The date that hovers in the middle of An Inadequate Painted History of Mexico IV, 2018, points us to an important moment in the history of Mexico, the beginning of the Mexican Revolution. A late 19th Century/early 20th Century interior is partially silhouetted - a hint at the fading of a regime. During the residency Dalwood collaborated with teenagers from a local school on a large-scale mural that dealt with their interpretation of their own social and political history. They brought images that they thought best represented both the past and present in Mexican history. He asked them to lay out on the floor images that they had chosen. This became the inspiration for An Inadequate Painted History of Mexico IV, 2018 in which he paints on top of a grid of pages from a now out-dated Illustrated History of Mexico.

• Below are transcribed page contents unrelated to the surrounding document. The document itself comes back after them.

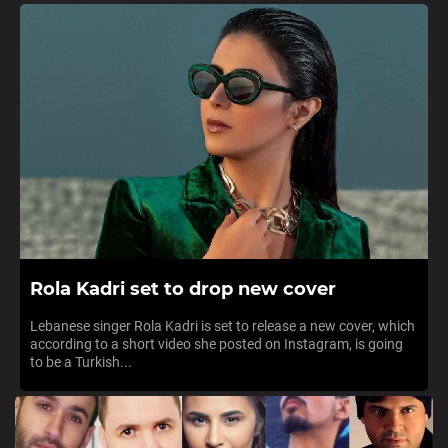
Rola Kadri set to drop new cover
Lebanese singer Rola Kadri is set to release a new cover, which
according to a short video she posted on Instagram, is going
to be a Turkish...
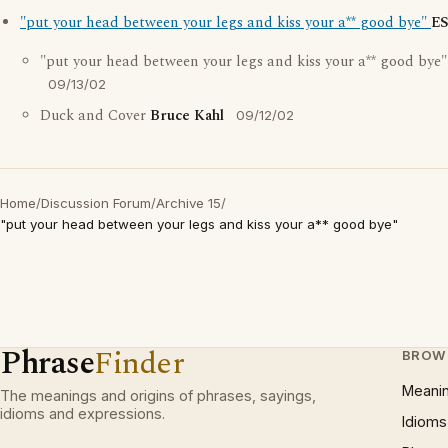
"put your head between your legs and kiss your a** good bye"
E
"put your head between your legs and kiss your a** good bye
09/13/02
Duck and Cover
Bruce Kahl
09/12/02
Home
/
Discussion Forum
/
Archive 15
/
"put your head between your legs and kiss your a** good bye"
Phrase
Finder
BROW
Meani
The meanings and origins of phrases, sayings,
idioms and expressions.
Idioms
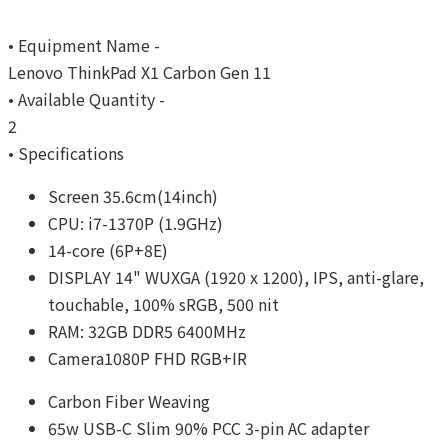
• Equipment Name -
Lenovo ThinkPad X1 Carbon Gen 11
• Available Quantity -
2
• Specifications
Screen 35.6cm(14inch)
CPU: i7-1370P (1.9GHz)
14-core (6P+8E)
DISPLAY 14" WUXGA (1920 x 1200), IPS, anti-glare,
touchable, 100% sRGB, 500 nit
RAM: 32GB DDR5 6400MHz
Camera1080P FHD RGB+IR
Carbon Fiber Weaving
65w USB-C Slim 90% PCC 3-pin AC adapter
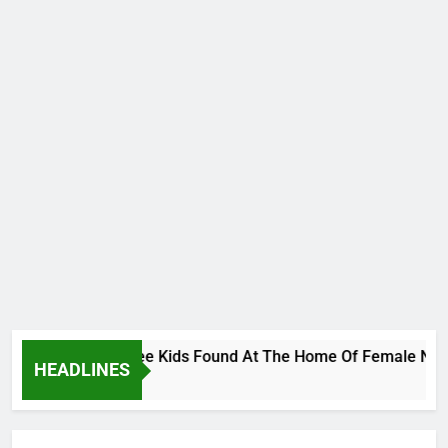
s Bodies Of Three Kids Found At The Home Of Female Native D
HEADLINES
go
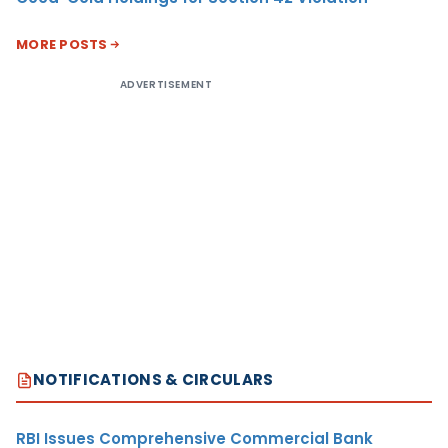
MORE POSTS
ADVERTISEMENT
NOTIFICATIONS & CIRCULARS
RBI Issues Comprehensive Commercial Bank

These two paintings are part of a larger series called An Inadequate Painted History of Mexico which will be exhibited in Mexico later this year at the Museo Nacional de Arte (MUNAL), Mexico City.
Dexter Dalwood: What Is Really Happening?
Art Monthly, Paintings about Painting, 2019
The Seen, The Psychology of Painting, 2019
Dexter Dalwood (b.1960) lives and works in London, UK. He received his BFA from Central Saint Martins, London and his MFA from the Royal College of Art, London. Recent solo exhibitions include What is Really Happening, Simon Lee Gallery, London, UK (2019); Propaganda Painting, Simon Lee Gallery, Hong Kong (2016); London Paintings, Simon Lee Gallery, London, UK (2014); Kunsthaus, Centre PasquArt, Biel, Switzerland (2013); Orientalism, David Risley Gallery, Copenhagen, Denmark (2012); Dichter und Drogen, Nolan Judin, Berlin, Germany (2011) and a major solo exhibition at Tate St Ives, UK (2010), which travelled to FRAC Champagne-Ardenne, Reims, France and CAC, Malaga, Spain. Recent group exhibitions have included Marx Collection, Staatliche Museen zu Berlin, Berlin, Germany (2018); Painters' Painters at Saatchi Gallery, London, UK (2016); Mon art à moi, Centre PasquArt, Biel, Switzerland (2016); The Painting Show, a touring exhibition by The British Council, London, UK which travelled to Limerick City Gallery of Art, Limerick, Ireland (2017) and CAC, Vilnius, Lithuania (2016); Fighting History, Tate Britain, London, UK (2015); The Venice Syndrome – The Grandeur and Fall in the Art of Venice, Gammel Holtegaard, Denmark (2014), Not Being Attentive I Notice Everything: Robert Walser and the Visual Arts, Aargauer Kunsthaus, Aarau, Switzerland (2014); Le Corps de l'Absence, FRAC Champagne Ardennes, Reims, France; Setting the Scene, Tate Modern, London, UK (2012); and Dublin Contemporary, Dublin, Ireland (2011). His work is in major private and public collections including Tate, London, UK; The British Council Collection, London, UK; The Saatchi Gallery, London, UK; FRAC Champagne-Ardennes, Reims, France and Centre PasquArt, Biel, Switzerland.